• **HERAUSFORDERUNG A**
Entnimm der Auflistung jede Zeile, in der die Zeichenfolge „sQuery“ vorkommt, und achte dabei auf Groß- und Kleinschreibung.

---+---

Überraschende Vielfalt gab es bei Fuzine – nicht nur in dem Gourmetort mit dem Stausee, sondern auch südlich davon in scheinbar einsamen Wäldern mit Feen und Kobolden. Mitten im Wald finden sich nicht nur immer wieder Wald- und Wochenendhäuschen, sondern auch mehrere nette Speiselokale, teils mit Übernachtungsmöglichkeiten. Im dicht besiedelten Gebiet im ansteigenden Hinterland von Rijeka ist es dann ziemlich unübersichtlich speziell für die Nachtruhe einen Platz zu finden. Übersichtlicher wird es in Slowenien, wo allein schon die Transitstrecke von Postjona über Ilirska Bistrica nach Kroatien eine Reihe von Unterkünften bereit hält. Für die abseitigen Wege zum Sneznik bzw. Richtung Skocjanske jame gilt es, Informationen zu besorgen, aber es gibt auch hier ein Netz von netten Übernachtungsmöglichkeiten. Die Karst-Weinstraße verfügt über zahlreiche Möglichkeit, allerdings ohne Campings. Nicht zu empfehlen sind Lipica und Sezana – es sei denn, man hat höherwertiges Kleingeld.


Netter Gastgeber, saubere Zimmer, ausgiebiges Frühstück: Privatvermieter Rakocevic in Kolasin

Zu den angesprochen Möglichkeiten von Festunterkünften zählen natürlich nicht nur echte Hotels sondern auch Privatvermieter. Zuweilen ist der Übergang fließend. Wo kein Tourismus erwartet wird, gibt es auch wenige oder keine Privatvermieter (z. B. Niksic, Knin, Gospic). Oft wird man auf der Straße angesprochen, wenn man mit Rad im Ort suchenden Blickes anhält – in Virpazar sogar vom Hotelier. An der Küste bei Ulcinj saßen die Anwerber bereits am frühen Morgen übermüdet an der Straße oder fragten aus dem Auto raus, ob man denn eine Unterkunft suche. Welcher Reiseradler sucht wohl am frühen Morgen eine Unterkunft, wenn er gerade aufgesattelt hat? verwirrt Die Qualität aller meiner Privatvermieter in Montenegro, Kroatien und Slowenien ist tadellos gewesen. Mit 20 € in Montenegro und 25 € in Slowenien jeweils +/- 5 € hat man eine gute Orientierungsgröße (Einzelübernachtung, Frühstück ist nicht immer garantiert). Nicht zuletzt weil ich über die Unterkunft und das Frühstück erfreut war, übernachtete ich wiederholt bei Rakocevic in Kolasin, obwohl ich ursprünglich Kolasin überhaupt nicht besuchen wollte. Hervorheben möchte ich auch Apartma Jera im slowenischen Stanjel, ein Lichtblick in dem sonst leider ausgestorbenen, aber sehenswerten Burgstädtchen mit tragischer Kriegsgeschichte, die nach über 60 Jahren noch nachwirkt. Liebenswerte Fürsorge und ein märchenhafter Turmblick fanden meine Erwähnung im Gästebuch.

---+---

• **HERAUSFORDERUNG B**
Prüfe die Aussagen anhand des Auszugs: (i) An der Karst-Weinstraße gibt es keine Campingplätze. (ii) Bei Privatvermietern ist Frühstück immer inbegriffen. (iii) Kolasin war von Anfang an als Reiseziel eingeplant. Beantworte jede mit Ja oder Nein und zitiere die entscheidenden Worte des Auszugs wörtlich.

---+---

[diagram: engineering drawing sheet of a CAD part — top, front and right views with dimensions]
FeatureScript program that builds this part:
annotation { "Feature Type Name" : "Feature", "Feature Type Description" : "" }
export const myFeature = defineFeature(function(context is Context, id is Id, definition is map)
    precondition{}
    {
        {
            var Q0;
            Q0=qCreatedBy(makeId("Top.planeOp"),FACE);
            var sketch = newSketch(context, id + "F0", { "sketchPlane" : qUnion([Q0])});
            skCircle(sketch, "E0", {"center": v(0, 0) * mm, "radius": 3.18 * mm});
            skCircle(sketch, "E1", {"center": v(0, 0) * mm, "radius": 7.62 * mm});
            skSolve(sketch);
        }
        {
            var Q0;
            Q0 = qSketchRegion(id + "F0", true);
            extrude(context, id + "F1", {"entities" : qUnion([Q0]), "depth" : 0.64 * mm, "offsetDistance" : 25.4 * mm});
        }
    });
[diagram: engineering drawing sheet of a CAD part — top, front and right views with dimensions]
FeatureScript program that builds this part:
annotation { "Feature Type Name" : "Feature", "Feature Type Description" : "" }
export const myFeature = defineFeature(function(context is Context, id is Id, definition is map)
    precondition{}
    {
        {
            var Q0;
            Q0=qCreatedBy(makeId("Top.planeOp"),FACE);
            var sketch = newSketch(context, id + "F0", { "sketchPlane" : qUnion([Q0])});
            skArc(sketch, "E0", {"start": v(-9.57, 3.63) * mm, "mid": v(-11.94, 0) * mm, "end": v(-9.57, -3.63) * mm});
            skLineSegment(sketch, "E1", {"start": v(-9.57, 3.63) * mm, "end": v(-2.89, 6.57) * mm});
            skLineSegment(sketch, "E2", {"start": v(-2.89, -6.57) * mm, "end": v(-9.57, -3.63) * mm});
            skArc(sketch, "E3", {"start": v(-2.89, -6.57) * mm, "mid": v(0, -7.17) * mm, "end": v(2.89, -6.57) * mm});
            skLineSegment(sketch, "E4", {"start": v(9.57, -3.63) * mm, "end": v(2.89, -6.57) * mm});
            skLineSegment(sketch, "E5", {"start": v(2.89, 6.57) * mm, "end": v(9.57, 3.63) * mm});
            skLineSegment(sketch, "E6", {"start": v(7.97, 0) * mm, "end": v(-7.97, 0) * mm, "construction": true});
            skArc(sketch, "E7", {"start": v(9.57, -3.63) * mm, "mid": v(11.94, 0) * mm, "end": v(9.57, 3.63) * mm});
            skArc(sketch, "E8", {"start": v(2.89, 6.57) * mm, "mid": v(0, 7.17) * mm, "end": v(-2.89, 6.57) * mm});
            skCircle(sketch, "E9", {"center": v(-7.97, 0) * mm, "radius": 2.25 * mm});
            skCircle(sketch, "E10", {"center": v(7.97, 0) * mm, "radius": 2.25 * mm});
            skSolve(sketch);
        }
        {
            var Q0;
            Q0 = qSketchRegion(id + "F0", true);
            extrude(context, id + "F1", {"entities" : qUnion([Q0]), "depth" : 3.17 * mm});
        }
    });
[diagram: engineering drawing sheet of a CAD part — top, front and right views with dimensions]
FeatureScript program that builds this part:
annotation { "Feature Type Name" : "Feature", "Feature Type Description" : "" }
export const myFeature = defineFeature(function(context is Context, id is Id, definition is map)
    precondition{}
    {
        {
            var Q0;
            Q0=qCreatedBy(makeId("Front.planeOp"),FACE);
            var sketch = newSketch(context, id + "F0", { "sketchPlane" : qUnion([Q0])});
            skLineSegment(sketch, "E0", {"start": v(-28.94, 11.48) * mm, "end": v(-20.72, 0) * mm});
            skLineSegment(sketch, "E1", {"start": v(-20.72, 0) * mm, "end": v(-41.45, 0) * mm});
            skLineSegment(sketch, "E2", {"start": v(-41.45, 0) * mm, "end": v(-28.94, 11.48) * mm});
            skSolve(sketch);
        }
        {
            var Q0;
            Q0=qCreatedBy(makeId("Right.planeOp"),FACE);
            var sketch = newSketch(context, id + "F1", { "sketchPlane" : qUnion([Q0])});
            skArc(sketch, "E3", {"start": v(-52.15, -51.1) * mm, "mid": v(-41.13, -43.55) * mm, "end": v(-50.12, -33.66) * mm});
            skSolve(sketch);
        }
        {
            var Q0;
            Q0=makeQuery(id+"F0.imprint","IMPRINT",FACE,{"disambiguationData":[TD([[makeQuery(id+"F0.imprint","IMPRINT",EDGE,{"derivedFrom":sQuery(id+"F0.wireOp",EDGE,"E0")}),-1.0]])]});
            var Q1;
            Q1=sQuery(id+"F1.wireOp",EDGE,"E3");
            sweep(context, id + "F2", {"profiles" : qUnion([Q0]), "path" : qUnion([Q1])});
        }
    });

---+---

• **VOLLSTÄNDIGE ANTWORT A**
            Q0=makeQuery(id+"F0.imprint","IMPRINT",FACE,{"disambiguationData":[TD([[makeQuery(id+"F0.imprint","IMPRINT",EDGE,{"derivedFrom":sQuery(id+"F0.wireOp",EDGE,"E0")}),-1.0]])]});
            Q1=sQuery(id+"F1.wireOp",EDGE,"E3");

• **VOLLSTÄNDIGE ANTWORT B**
(i) Ja: „allerdings ohne Campings“
(ii) Nein: „Frühstück ist nicht immer garantiert“
(iii) Nein: „obwohl ich ursprünglich Kolasin überhaupt nicht besuchen wollte“